● **Task prompt**
Return every text line of the entries below verbatim and leave out the pictures.

[Dataset entries]
========================================

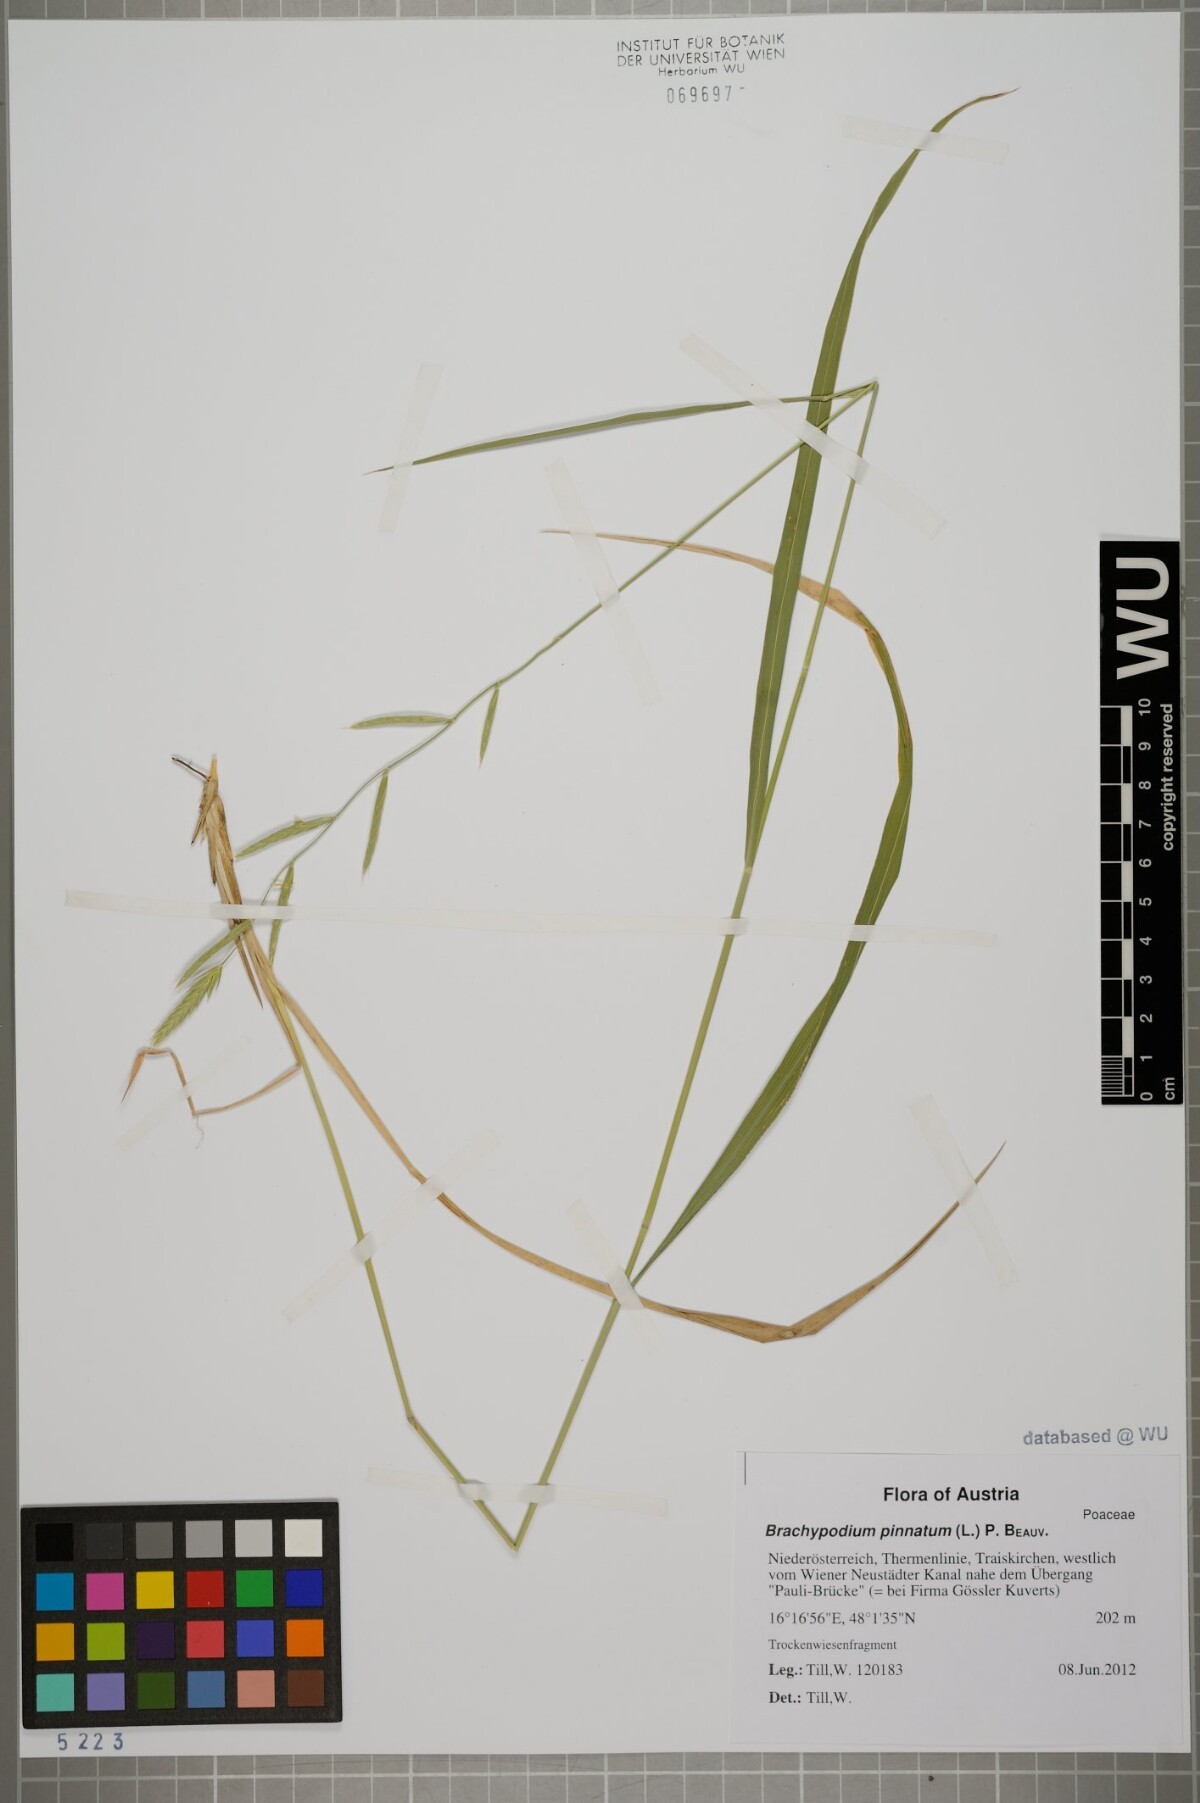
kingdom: Plantae
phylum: Tracheophyta
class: Liliopsida
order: Poales
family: Poaceae
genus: Brachypodium
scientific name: Brachypodium pinnatum
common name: Tor grass
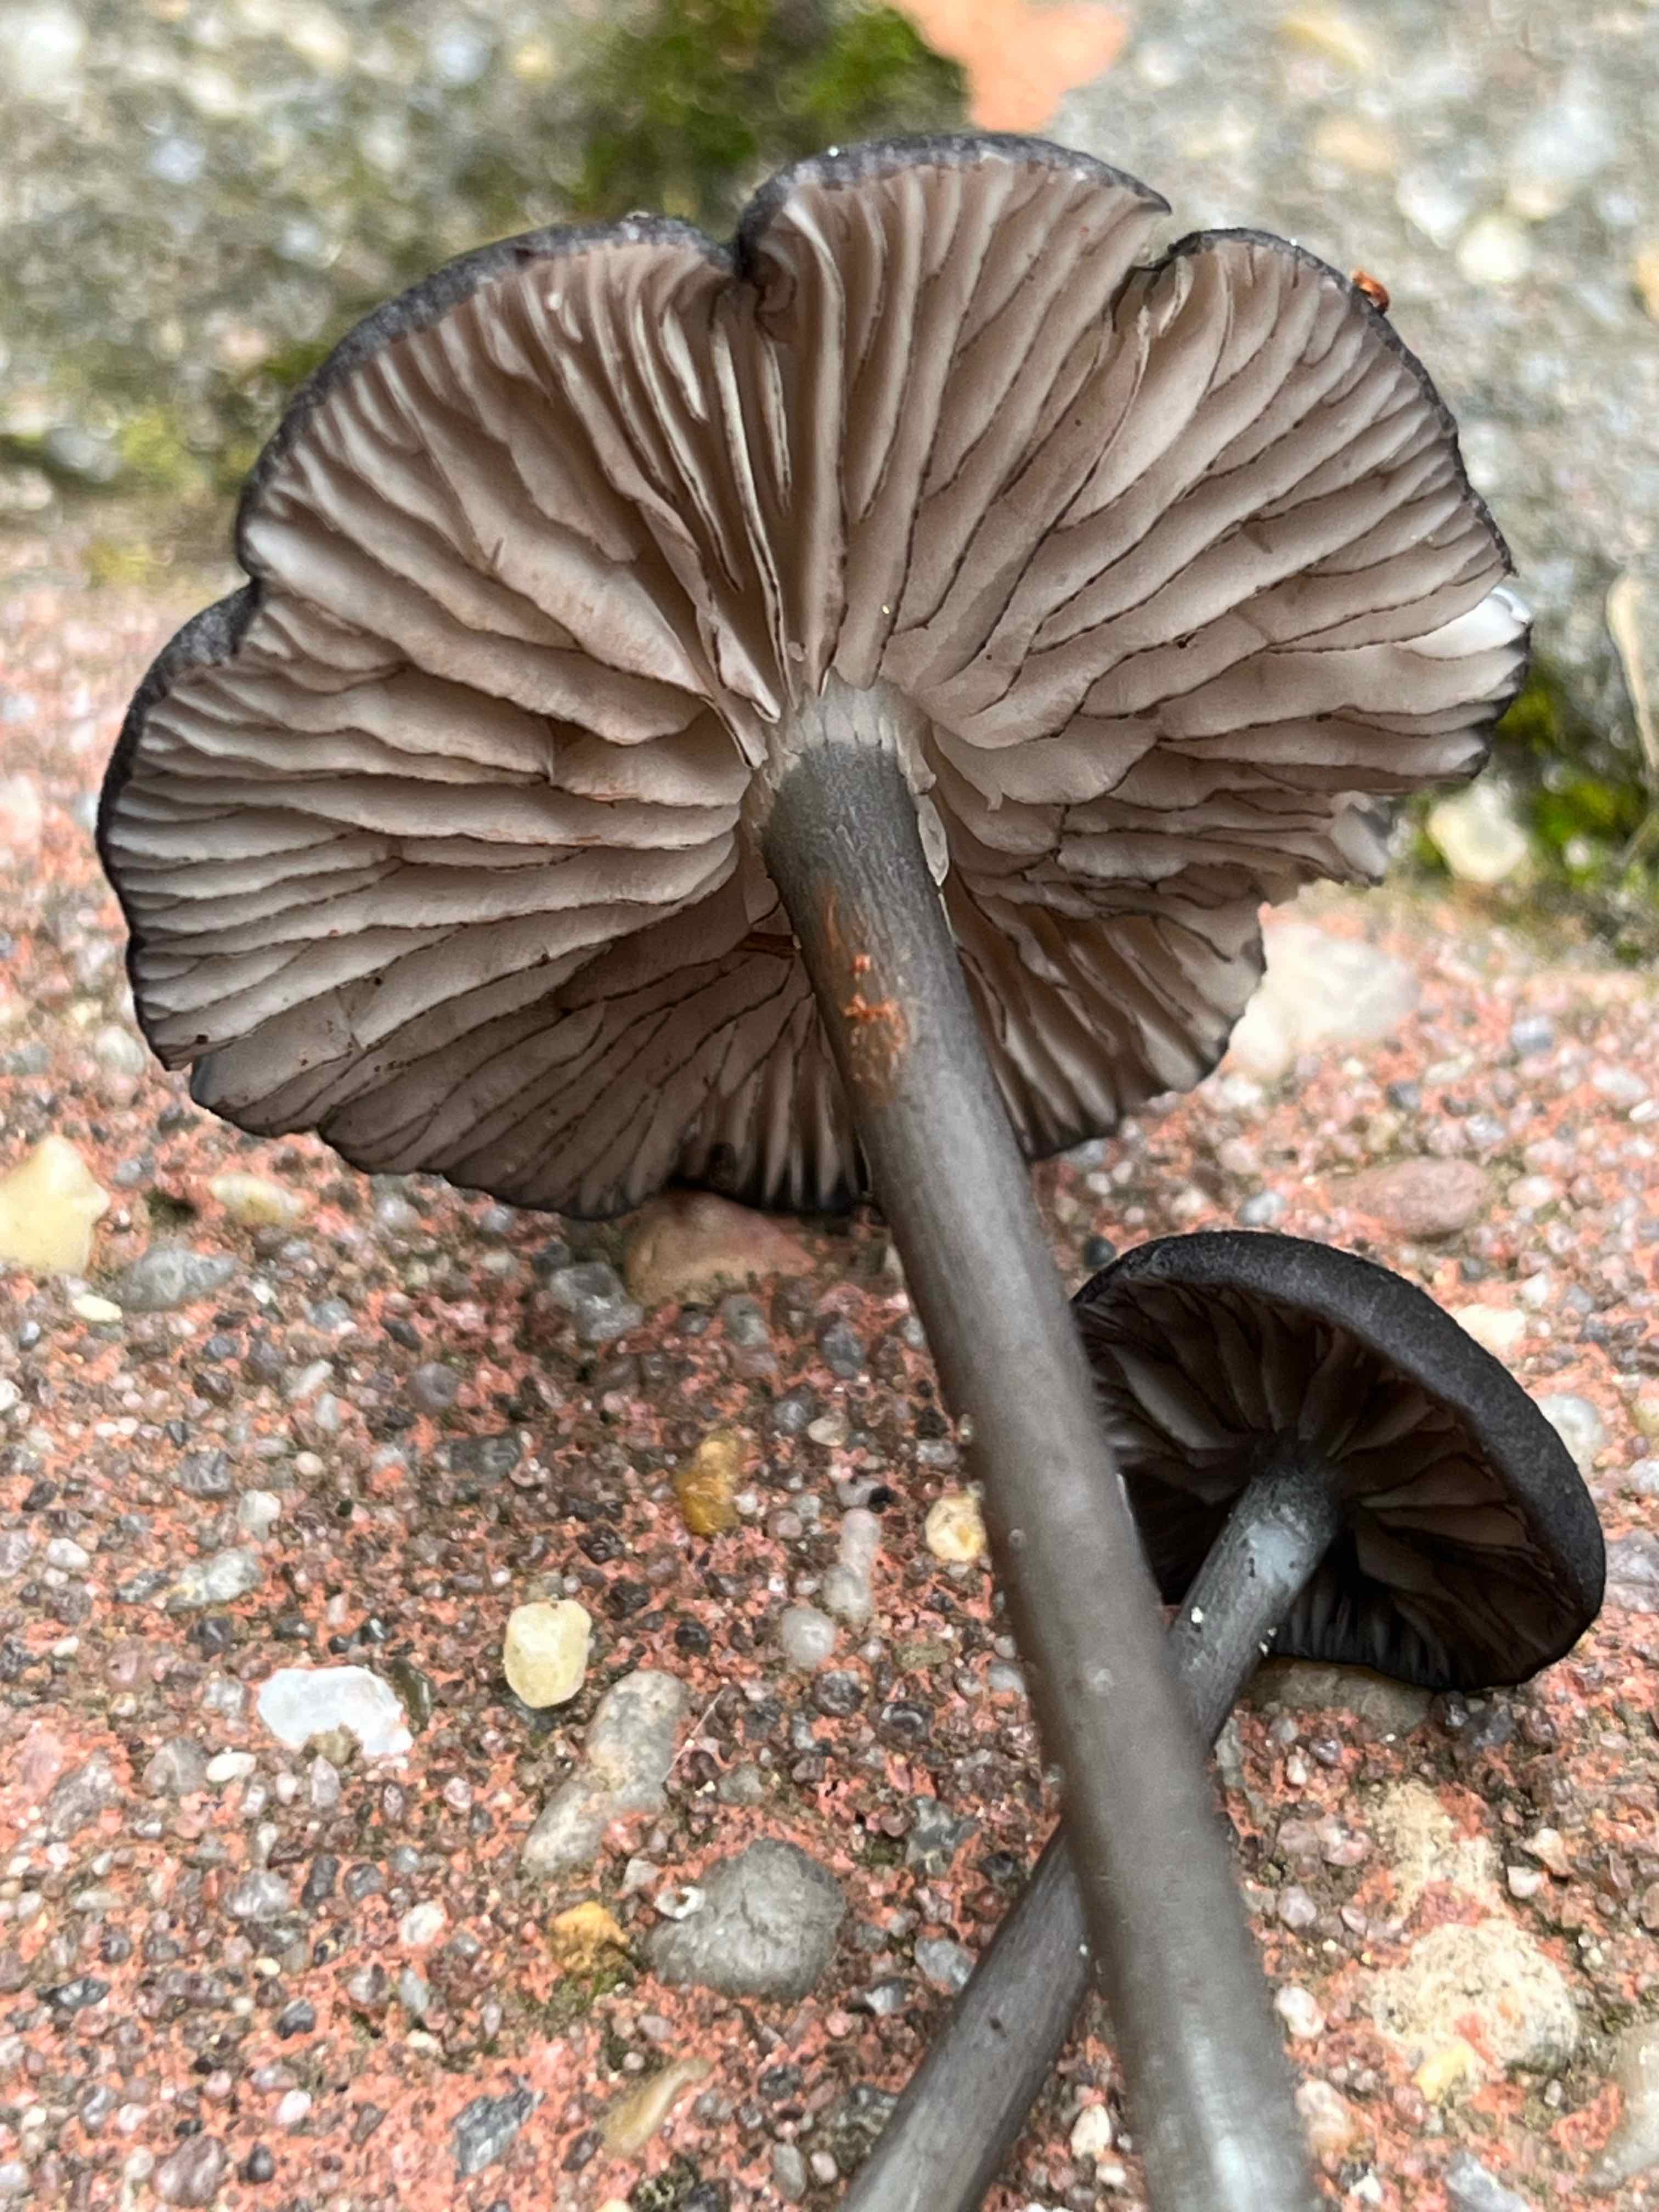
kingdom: Fungi
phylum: Basidiomycota
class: Agaricomycetes
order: Agaricales
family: Entolomataceae
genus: Entoloma
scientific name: Entoloma
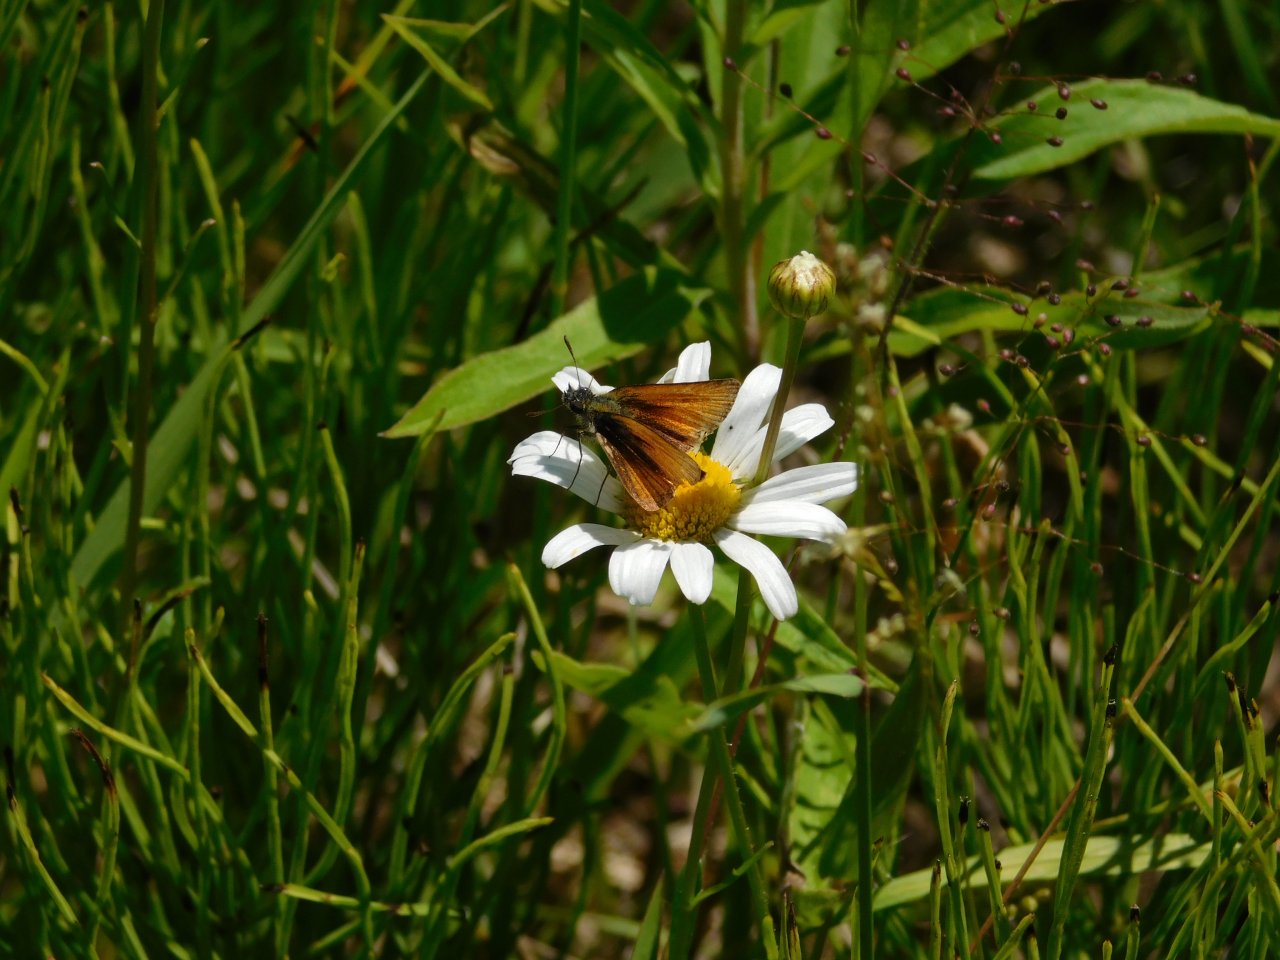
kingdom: Animalia
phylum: Arthropoda
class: Insecta
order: Lepidoptera
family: Hesperiidae
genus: Thymelicus
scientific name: Thymelicus lineola
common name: European Skipper
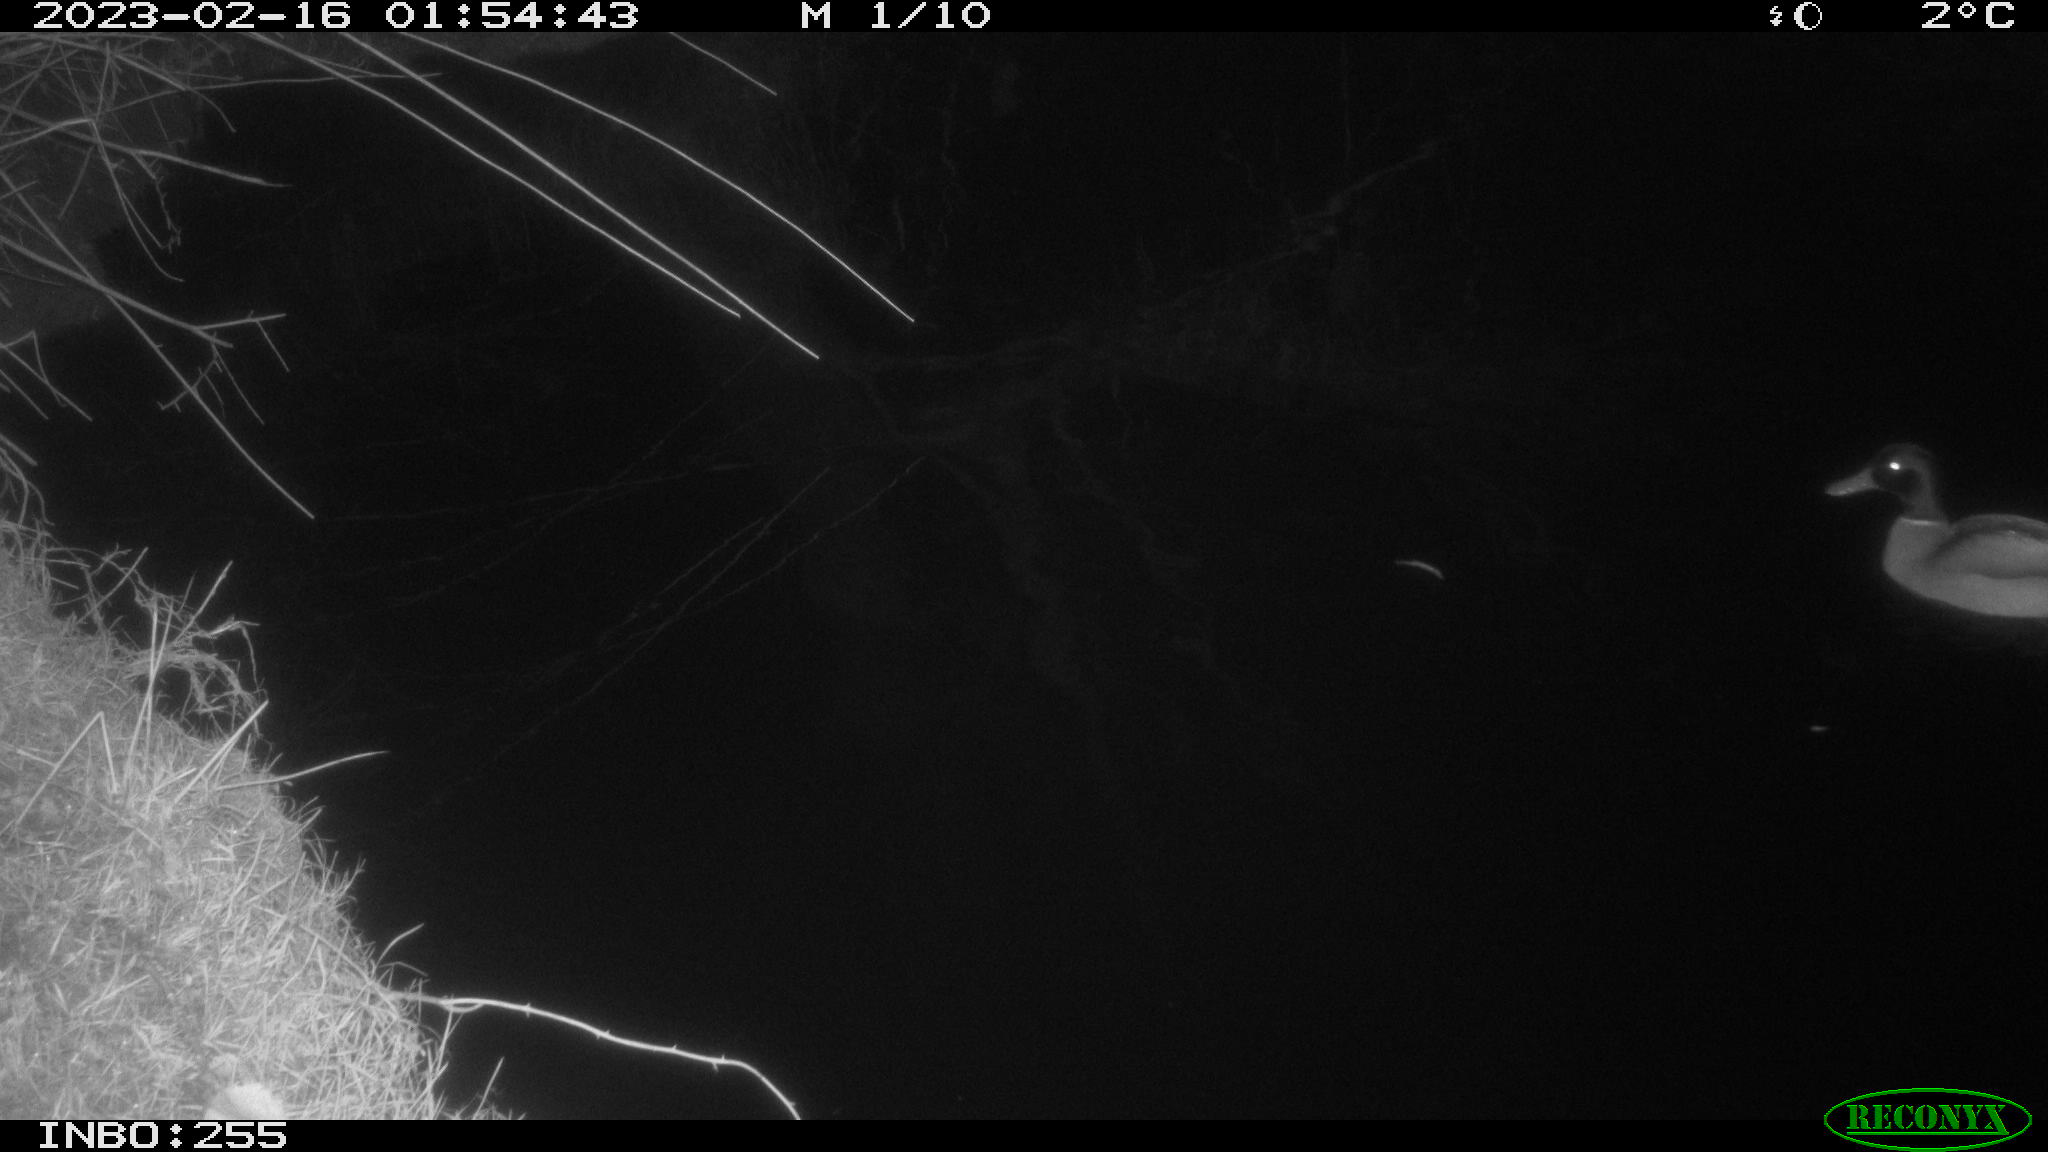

========================================

● **Solution**
kingdom: Plantae
phylum: Tracheophyta
class: Liliopsida
order: Poales
family: Poaceae
genus: Brachypodium
scientific name: Brachypodium pinnatum
common name: Tor grass
kingdom: Fungi
phylum: Basidiomycota
class: Agaricomycetes
order: Agaricales
family: Entolomataceae
genus: Entoloma
scientific name: Entoloma
kingdom: Animalia
phylum: Arthropoda
class: Insecta
order: Lepidoptera
family: Hesperiidae
genus: Thymelicus
scientific name: Thymelicus lineola
common name: European Skipper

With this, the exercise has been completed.